# Entries provided start
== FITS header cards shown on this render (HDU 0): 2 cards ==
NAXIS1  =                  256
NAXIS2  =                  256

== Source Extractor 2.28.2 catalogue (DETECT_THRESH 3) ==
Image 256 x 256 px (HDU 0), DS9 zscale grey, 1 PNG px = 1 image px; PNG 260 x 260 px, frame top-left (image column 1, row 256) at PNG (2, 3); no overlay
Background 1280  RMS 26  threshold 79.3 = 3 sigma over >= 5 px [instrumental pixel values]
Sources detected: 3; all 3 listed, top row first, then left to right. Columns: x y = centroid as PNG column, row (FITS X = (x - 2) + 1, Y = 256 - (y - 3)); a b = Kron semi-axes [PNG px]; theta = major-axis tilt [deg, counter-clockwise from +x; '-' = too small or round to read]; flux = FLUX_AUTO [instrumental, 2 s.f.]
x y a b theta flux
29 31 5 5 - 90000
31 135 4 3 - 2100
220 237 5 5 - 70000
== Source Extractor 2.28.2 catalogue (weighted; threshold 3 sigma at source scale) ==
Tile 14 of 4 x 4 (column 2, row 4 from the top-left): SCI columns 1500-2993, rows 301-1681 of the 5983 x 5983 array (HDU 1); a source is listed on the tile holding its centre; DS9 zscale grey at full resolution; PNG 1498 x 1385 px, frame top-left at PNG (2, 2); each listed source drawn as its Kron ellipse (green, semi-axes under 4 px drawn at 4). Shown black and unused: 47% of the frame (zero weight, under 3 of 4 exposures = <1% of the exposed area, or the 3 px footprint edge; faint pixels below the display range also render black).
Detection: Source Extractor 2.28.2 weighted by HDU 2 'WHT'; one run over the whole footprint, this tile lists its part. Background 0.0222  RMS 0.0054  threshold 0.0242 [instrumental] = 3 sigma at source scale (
# Entries provided end
Problem details — Render every line of the listing above as a JSON list of strings, one string per line, leaving out blank lines.

Result of the task —
[
  "== FITS header cards shown on this render (HDU 0): 2 cards ==",
  "NAXIS1  =                  256",
  "NAXIS2  =                  256",
  "== Source Extractor 2.28.2 catalogue (DETECT_THRESH 3) ==",
  "Image 256 x 256 px (HDU 0), DS9 zscale grey, 1 PNG px = 1 image px; PNG 260 x 260 px, frame top-left (image column 1, row 256) at PNG (2, 3); no overlay",
  "Background 1280  RMS 26  threshold 79.3 = 3 sigma over >= 5 px [instrumental pixel values]",
  "Sources detected: 3; all 3 listed, top row first, then left to right. Columns: x y = centroid as PNG column, row (FITS X = (x - 2) + 1, Y = 256 - (y - 3)); a b = Kron semi-axes [PNG px]; theta = major-axis tilt [deg, counter-clockwise from +x; '-' = too small or round to read]; flux = FLUX_AUTO [instrumental, 2 s.f.]",
  "x y a b theta flux",
  "29 31 5 5 - 90000",
  "31 135 4 3 - 2100",
  "220 237 5 5 - 70000",
  "== Source Extractor 2.28.2 catalogue (weighted; threshold 3 sigma at source scale) ==",
  "Tile 14 of 4 x 4 (column 2, row 4 from the top-left): SCI columns 1500-2993, rows 301-1681 of the 5983 x 5983 array (HDU 1); a source is listed on the tile holding its centre; DS9 zscale grey at full resolution; PNG 1498 x 1385 px, frame top-left at PNG (2, 2); each listed source drawn as its Kron ellipse (green, semi-axes under 4 px drawn at 4). Shown black and unused: 47% of the frame (zero weight, under 3 of 4 exposures = <1% of the exposed area, or the 3 px footprint edge; faint pixels below the display range also render black).",
  "Detection: Source Extractor 2.28.2 weighted by HDU 2 'WHT'; one run over the whole footprint, this tile lists its part. Background 0.0222  RMS 0.0054  threshold 0.0242 [instrumental] = 3 sigma at source scale ("
]